Dalam momentum HUT RI ke-80, sejumlah narapidana lain juga menerima pengurangan masa hukuman. Nama-nama seperti Mario Dandy, Shane Lukas, dan Ronald Tannur turut tercatat dalam daftar penerima remisi. Bahkan mantan Ketua DPR RI, Setya Novanto, yang terjerat kasus korupsi e-KTP, mendapat remisi lebih dari dua tahun dan telah bebas bersyarat dari Lapas Sukamiskin. Fenomena ini memunculkan kembali perdebatan publik mengenai transparansi dan keadilan dalam pemberian remisi, terutama bagi pelaku kejahatan berat.
Kasus Putri Candrawathi sendiri merupakan bagian dari tragedi hukum yang mengguncang institusi kepolisian Indonesia. Pada Juli 2022, Brigadir Nofriansyah Yosua Hutabarat atau Brigadir J tewas dengan luka tembak di rumah dinas Ferdy Sambo, suami Putri yang saat itu menjabat sebagai Kadiv Propam Polri. Awalnya, kematian Brigadir J akibat baku tembak antar anggota. Namun penyelidikan lebih lanjut mengungkap Ferdy Sambo merancang dan memerintahkan pembunuhan tersebut. Putri turut terlibat dalam skenario pembunuhan dan manipulasi informasi yang menyusul.
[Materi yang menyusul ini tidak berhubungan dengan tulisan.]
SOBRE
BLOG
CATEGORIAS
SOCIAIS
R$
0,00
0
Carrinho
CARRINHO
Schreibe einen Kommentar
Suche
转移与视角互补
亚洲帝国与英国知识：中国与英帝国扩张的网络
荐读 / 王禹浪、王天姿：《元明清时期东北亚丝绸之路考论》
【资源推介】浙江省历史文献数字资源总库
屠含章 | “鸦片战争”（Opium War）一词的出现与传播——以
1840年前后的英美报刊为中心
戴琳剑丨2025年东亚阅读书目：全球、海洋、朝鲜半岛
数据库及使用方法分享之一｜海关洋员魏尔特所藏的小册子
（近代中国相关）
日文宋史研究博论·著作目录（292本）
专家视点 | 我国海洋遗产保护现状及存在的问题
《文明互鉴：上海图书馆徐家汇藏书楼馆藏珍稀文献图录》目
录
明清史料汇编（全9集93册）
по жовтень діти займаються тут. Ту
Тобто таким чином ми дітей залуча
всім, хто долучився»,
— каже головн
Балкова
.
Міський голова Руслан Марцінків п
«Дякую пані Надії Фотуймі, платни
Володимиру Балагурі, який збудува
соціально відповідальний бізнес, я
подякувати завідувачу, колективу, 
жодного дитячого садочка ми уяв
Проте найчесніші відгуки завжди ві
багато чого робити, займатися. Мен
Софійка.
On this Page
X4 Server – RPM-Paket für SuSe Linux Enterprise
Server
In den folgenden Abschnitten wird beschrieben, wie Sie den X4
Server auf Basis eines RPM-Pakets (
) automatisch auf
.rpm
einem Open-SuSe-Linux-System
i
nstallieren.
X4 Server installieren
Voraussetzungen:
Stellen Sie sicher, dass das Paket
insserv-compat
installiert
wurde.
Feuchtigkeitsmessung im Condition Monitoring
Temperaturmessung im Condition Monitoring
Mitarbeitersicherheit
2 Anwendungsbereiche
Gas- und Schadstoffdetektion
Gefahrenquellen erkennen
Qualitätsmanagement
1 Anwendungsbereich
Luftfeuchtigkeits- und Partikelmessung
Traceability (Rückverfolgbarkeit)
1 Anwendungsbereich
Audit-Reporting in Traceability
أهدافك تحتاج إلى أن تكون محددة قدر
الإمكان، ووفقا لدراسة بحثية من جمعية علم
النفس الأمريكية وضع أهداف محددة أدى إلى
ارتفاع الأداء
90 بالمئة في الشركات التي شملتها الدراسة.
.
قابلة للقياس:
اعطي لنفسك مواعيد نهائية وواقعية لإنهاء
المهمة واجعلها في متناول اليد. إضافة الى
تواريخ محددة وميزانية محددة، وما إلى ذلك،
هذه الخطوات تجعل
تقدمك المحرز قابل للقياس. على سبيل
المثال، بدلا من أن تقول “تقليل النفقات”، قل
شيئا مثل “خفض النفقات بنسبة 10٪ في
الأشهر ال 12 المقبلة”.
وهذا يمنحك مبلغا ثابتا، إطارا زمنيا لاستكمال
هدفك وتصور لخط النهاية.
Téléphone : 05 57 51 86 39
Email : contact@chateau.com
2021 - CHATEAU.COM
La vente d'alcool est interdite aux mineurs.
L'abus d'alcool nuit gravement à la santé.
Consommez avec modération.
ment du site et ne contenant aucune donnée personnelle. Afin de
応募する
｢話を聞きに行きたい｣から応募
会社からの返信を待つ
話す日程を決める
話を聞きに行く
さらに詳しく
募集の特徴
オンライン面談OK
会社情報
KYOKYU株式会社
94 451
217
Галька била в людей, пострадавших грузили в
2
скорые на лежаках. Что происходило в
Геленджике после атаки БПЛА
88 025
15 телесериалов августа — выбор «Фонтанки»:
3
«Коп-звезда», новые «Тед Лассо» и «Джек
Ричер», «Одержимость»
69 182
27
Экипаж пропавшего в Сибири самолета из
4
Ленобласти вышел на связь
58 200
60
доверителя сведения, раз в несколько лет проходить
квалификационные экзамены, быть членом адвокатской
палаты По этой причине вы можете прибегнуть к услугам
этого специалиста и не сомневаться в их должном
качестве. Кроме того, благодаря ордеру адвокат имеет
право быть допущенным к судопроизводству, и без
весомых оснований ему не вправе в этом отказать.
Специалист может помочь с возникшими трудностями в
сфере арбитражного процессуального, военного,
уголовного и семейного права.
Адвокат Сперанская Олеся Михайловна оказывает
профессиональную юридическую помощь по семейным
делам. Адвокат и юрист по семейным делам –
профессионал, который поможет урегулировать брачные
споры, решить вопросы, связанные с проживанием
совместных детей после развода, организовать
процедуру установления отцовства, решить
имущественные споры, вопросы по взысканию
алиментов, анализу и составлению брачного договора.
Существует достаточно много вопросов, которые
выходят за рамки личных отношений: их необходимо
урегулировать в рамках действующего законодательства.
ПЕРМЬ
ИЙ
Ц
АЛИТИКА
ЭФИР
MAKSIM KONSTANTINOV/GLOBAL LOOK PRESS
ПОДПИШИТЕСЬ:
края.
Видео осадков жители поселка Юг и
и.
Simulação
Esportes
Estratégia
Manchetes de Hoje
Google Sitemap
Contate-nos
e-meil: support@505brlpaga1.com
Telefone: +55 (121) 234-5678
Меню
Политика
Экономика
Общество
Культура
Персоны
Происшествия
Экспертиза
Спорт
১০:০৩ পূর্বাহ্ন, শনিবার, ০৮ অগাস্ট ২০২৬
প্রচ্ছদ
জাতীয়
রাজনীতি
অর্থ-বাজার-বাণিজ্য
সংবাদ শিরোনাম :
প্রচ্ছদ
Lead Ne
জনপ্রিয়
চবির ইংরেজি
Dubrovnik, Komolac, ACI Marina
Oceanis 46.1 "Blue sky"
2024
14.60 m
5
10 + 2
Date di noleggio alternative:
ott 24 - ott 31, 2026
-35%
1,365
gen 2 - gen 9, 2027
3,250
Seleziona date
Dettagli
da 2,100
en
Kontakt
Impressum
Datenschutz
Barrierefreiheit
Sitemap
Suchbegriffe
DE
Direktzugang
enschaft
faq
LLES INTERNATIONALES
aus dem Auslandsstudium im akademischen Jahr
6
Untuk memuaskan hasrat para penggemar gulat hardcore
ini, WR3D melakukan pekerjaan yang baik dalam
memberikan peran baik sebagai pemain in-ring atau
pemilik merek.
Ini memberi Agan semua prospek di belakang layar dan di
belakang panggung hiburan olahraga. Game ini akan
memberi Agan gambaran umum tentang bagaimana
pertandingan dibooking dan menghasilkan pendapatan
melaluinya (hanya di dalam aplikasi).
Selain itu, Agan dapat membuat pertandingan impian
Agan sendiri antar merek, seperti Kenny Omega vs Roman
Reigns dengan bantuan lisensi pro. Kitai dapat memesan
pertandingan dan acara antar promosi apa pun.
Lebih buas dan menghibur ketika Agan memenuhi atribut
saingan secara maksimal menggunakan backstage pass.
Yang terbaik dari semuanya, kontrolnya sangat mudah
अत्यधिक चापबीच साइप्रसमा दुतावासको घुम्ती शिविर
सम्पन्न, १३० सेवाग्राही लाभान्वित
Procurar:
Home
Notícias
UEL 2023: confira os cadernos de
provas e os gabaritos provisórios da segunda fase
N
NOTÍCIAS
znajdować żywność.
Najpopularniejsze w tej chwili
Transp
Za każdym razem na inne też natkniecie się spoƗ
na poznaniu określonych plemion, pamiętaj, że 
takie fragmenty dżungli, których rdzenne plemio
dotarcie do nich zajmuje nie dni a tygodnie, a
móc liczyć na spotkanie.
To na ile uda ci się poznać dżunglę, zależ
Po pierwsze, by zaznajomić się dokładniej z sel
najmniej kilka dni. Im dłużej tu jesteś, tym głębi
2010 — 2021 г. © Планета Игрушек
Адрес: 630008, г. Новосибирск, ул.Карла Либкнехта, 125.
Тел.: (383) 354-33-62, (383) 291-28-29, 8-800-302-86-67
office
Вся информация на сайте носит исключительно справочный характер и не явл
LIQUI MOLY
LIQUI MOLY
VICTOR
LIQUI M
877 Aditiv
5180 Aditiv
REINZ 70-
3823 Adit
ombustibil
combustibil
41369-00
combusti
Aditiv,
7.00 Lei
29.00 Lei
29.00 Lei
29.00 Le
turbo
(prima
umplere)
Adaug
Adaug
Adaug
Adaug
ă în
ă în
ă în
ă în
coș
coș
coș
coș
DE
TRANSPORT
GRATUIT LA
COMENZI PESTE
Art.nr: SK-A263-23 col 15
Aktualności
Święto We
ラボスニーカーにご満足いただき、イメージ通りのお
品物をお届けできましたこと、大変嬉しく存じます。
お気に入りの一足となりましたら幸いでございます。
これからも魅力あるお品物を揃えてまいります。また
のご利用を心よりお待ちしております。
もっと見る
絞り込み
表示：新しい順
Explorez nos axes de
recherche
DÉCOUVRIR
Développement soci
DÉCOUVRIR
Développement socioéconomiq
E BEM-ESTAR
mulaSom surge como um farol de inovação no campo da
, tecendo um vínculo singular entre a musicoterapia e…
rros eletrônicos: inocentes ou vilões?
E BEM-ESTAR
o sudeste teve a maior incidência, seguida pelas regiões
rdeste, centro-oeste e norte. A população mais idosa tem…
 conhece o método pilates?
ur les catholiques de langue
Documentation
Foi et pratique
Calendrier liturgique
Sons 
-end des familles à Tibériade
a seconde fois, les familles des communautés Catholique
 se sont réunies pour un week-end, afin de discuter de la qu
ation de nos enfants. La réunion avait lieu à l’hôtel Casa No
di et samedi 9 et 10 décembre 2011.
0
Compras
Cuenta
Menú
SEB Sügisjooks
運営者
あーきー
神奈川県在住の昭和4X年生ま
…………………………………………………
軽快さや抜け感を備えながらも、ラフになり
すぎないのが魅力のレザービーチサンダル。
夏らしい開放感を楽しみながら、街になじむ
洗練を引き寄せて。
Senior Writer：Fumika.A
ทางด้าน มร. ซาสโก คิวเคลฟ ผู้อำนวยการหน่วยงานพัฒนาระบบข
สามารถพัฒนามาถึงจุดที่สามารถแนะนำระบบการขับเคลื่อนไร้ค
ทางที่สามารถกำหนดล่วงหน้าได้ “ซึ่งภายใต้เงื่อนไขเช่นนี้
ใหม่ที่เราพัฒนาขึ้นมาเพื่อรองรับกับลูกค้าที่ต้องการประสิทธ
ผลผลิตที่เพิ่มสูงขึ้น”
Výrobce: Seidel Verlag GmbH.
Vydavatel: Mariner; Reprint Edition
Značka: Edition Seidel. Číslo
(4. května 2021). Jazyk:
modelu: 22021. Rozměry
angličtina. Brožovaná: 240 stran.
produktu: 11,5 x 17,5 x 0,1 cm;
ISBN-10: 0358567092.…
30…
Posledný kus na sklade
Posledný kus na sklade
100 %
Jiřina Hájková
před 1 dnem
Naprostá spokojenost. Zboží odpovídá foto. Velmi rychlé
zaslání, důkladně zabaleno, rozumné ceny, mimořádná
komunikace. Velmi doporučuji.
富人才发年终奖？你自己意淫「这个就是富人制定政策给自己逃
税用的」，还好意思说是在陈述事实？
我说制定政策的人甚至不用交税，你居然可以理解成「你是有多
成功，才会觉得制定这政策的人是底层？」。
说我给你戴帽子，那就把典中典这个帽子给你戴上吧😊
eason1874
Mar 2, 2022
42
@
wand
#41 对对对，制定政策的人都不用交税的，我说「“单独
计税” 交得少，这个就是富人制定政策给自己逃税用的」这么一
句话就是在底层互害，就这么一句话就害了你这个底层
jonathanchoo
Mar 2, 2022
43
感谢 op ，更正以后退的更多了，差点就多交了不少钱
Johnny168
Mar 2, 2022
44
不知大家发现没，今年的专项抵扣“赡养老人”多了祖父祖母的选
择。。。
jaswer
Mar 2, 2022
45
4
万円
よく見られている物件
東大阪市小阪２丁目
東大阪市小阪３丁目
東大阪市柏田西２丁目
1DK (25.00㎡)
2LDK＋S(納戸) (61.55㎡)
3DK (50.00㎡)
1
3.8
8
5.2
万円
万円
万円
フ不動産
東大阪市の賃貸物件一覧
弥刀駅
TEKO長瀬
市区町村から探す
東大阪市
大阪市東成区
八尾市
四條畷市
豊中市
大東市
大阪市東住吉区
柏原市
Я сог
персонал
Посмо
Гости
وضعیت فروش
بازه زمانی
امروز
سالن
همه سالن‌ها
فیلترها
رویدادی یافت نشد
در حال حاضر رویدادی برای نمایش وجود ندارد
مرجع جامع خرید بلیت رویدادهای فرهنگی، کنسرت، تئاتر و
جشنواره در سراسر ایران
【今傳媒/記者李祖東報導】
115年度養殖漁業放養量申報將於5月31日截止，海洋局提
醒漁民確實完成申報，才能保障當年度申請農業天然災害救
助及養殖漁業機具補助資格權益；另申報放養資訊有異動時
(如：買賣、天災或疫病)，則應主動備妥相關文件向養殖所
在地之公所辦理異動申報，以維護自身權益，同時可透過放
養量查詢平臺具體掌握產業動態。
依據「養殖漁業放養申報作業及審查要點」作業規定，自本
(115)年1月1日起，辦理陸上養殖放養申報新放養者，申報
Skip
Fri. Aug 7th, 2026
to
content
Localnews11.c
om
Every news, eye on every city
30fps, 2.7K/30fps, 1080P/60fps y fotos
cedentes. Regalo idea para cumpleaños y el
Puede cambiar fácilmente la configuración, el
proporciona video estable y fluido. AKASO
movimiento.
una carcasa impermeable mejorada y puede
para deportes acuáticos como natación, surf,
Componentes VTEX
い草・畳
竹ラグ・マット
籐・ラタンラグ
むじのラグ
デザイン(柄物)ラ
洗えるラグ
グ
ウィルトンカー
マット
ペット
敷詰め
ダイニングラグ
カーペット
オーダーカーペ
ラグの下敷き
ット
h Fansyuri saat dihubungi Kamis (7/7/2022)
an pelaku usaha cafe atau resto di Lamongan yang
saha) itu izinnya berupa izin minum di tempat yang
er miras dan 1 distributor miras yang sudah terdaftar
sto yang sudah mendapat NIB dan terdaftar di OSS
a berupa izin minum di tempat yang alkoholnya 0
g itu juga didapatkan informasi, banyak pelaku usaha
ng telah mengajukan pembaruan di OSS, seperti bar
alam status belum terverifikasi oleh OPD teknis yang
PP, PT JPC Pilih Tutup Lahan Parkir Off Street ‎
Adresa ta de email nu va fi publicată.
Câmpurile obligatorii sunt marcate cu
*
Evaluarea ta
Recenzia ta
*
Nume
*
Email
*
Mahkamah Agung sempat menjatuhkan vonis 20 tahun penjara kepada Putri.
Namun dalam proses banding dan peninjauan kembali, hukuman tersebut dipangkas menjadi 10 tahun. Ferdy Sambo menjalani hukuman seumur hidup di Lapas Salemba setelah pengadilan menjatuhkan vonis atas keterlibatannya dalam kasus pembunuhan Brigadir J. Vonis terhadap Putri dan Sambo menjadi simbol dari kompleksitas hukum di Indonesia, di mana proses peradilan harus menghadapi tekanan publik, sorotan media, dan dinamika internal institusi.
Remisi kepada Putri menambah babak baru dalam perjalanan kasus ini. Di satu sisi, sistem pemasyarakatan memiliki mekanisme yang memungkinkan pengurangan hukuman bagi narapidana yang menunjukkan perilaku baik. Masyarakat terus mempertanyakan kelayakan pemberian remisi kepada pelaku kejahatan yang telah mengguncang kepercayaan publik terhadap aparat penegak hukum.
Dalam konteks editorial, kasus Putri Candrawathi bukan hanya soal hukum, tetapi juga soal bagaimana masyarakat memaknai keadilan.
Pemberian remisi bukan sekadar angka pengurangan masa tahanan, melainkan cerminan dari nilai-nilai sistem hukum kita. Apakah keadilan berdasar dari kepatuhan administratif, atau juga dari rasa keadilan keluarga korban dan masyarakat luas.
Putri masih harus menjalani sisa masa hukumannya di Lapas Tangerang. Meski masa tahanannya telah berkurang, sorotan publik terhadap Putri belum mereda. Negara juga memiliki tanggung jawab untuk menjaga kepercayaan publik terhadap sistem hukum yang adil dan transparan.